Profile for dual-core P macroblock encoding module

Chapter 5 Experimental results

5.2 Experiment of Inter frame processing

5.2.4 Profile for dual-core P macroblock encoding module

The follow figure shows the main computation components of dual-core P macroblock processing module with the fastest mode we mentioned before.

Fig 37 Profile for dual-core P macroblock encoding module

We experimented with two different implementations of DMA control modules in this thesis. The first one transfers all memory section of the reconstructed frames from DSP to ARM. This implementation has lower complexity of DMA handler, but increases the amount of redundant transfer. The second implementation transfers memory sections of the reconstructed frames from DSP to ARM according to its encoding status. Although this approach makes the DMA handler more complex, it removes redundant data transfer.

The follow two tables show the result of transfer with redundant transfer.

Table 41 Experiment result of profile P MB encoding

Number Execution time (ms) Description 1 4261 Time in dual-core processing

2 689 Time in interrupt mode

3 357 Time in handling DMA handler

4 126 Time in handling Dual-core handler 5 727 Time in transfer data to DSP by DMA 6 1452 Time in receive data from DSP by DMA

7 523 Time in post-processing

A/D 3.11

Total time 4785

Table 42 Calculated result of profile P MB encoding

Description Execution time (ms) or Percentage

ARM core execution time 3572

DSP core execution time 1393

Dual-core execution section percentage 89%

Post processing section percentage 10%

And the follow two tables show the result of transfer without redundant transfer.

Table 43 Experiment result of profile P MB encoding

Number Execution time (ms) Description 1 3813 Time in dual-core processing

2 742 Time in interrupt mode

3 397 Time in handling DMA handler

4 136 Time in handling Dual-core handler 5 756 Time in transfer data to DSP by DMA 6 895 Time in receive data from DSP by DMA

7 526 Time in post-processing

A/D 3.74

Total time 4341

Table 44 Calculated result of profile P MB encoding

Description Execution time (ms) or Percentage

ARM core execution time 3071

DSP core execution time 1420

Dual-core execution section percentage 87%

Post processing section percentage 12%

Obviously, it shows that the implementation which transfers data without redundancy is more efficient, although the overhead of the DMA handler becomes more complex than the other method, but its overall performance gain is better than the implementation redundant transfer.

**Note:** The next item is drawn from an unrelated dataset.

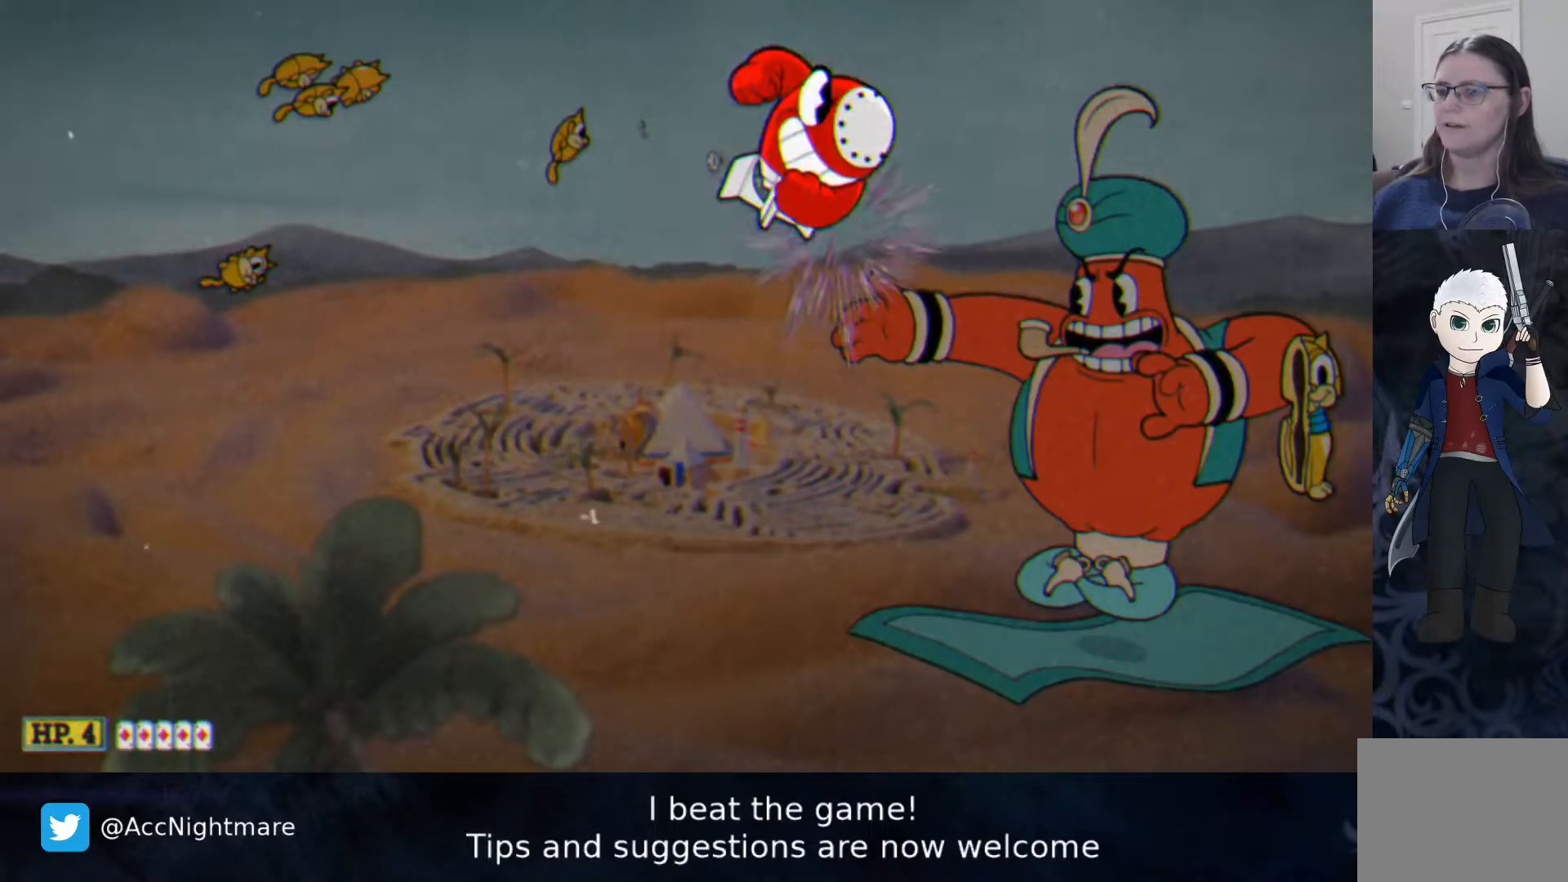
{"buttons": ["DPAD_DOWN", "DPAD_RIGHT"], "events": [[200, "DPAD_RIGHT", "down"], [217, "DPAD_DOWN", "down"]]}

Chapter 6 Conclusions and Future Works

From these experiments, one can see that the proposed dual-core codec partitioning framework achieves better performance than using the DSP core alone. The thesis also shows that data transfer overhead between the RISC core and the DSP core is crucial to the performance of the system. Efficient use of DMA module for data transfer also plays an important role in this framework. For future improvements, instead of executing jobs at frame-level, data structures and execution flows of our codec should be modified for execution at slice-level or macroblock-level. This allows the combination of multiple function modules into one single module and reduces large data transfer overhead. Fig. 38 shows this concept, the left-hand side of the figure shows current execution flow, and the right-hand side shows the improved architecture for future work.

Fig 38 Architecture of future work

In our current design, motion compensation module is running on the RISC core alone. With the above-mentioned modification, the motion estimatin/compensation subtasks can be completely hosted on the same core (either RISC or DSP) without extra data transfer overhead.

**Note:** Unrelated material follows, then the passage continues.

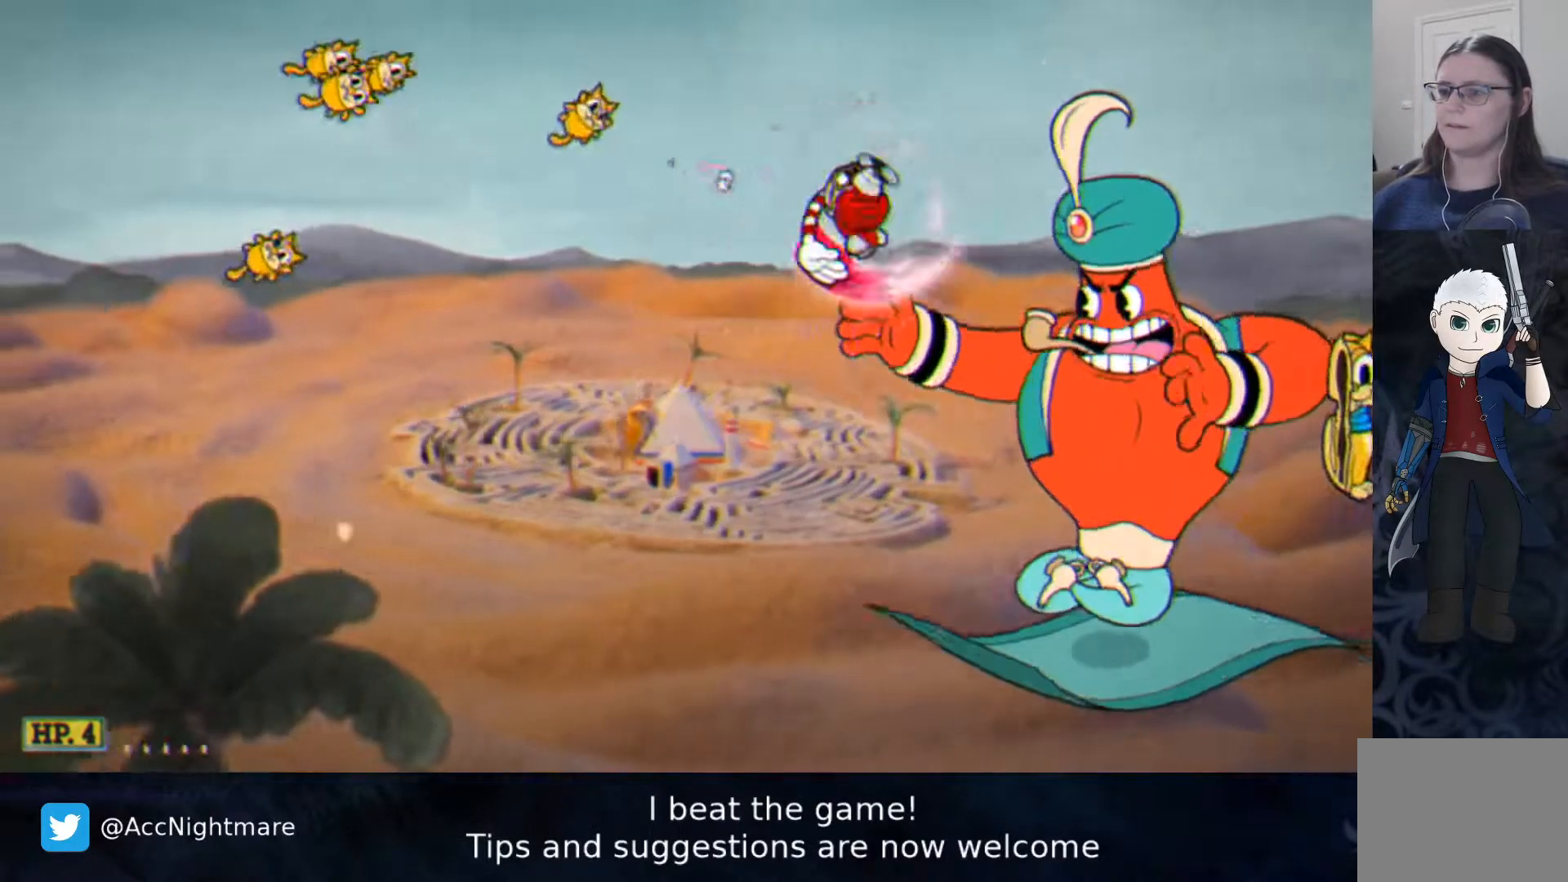
{"buttons": ["DPAD_UP"], "events": [[117, "DPAD_DOWN", "up"], [450, "DPAD_UP", "down"], [500, "DPAD_RIGHT", "up"]]}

In addition, as demonstrated by many researches, employing dual buffer mechanism on the DSP core can increase memory bandwidth greatly. This is a key technique to improve system performance. It can be expected that we can also use similar design to increase performance of our design, since one of the major bottleneck of the proposed dual-core framework is from the limited memory bandwidth between the RISC core and the DSP core.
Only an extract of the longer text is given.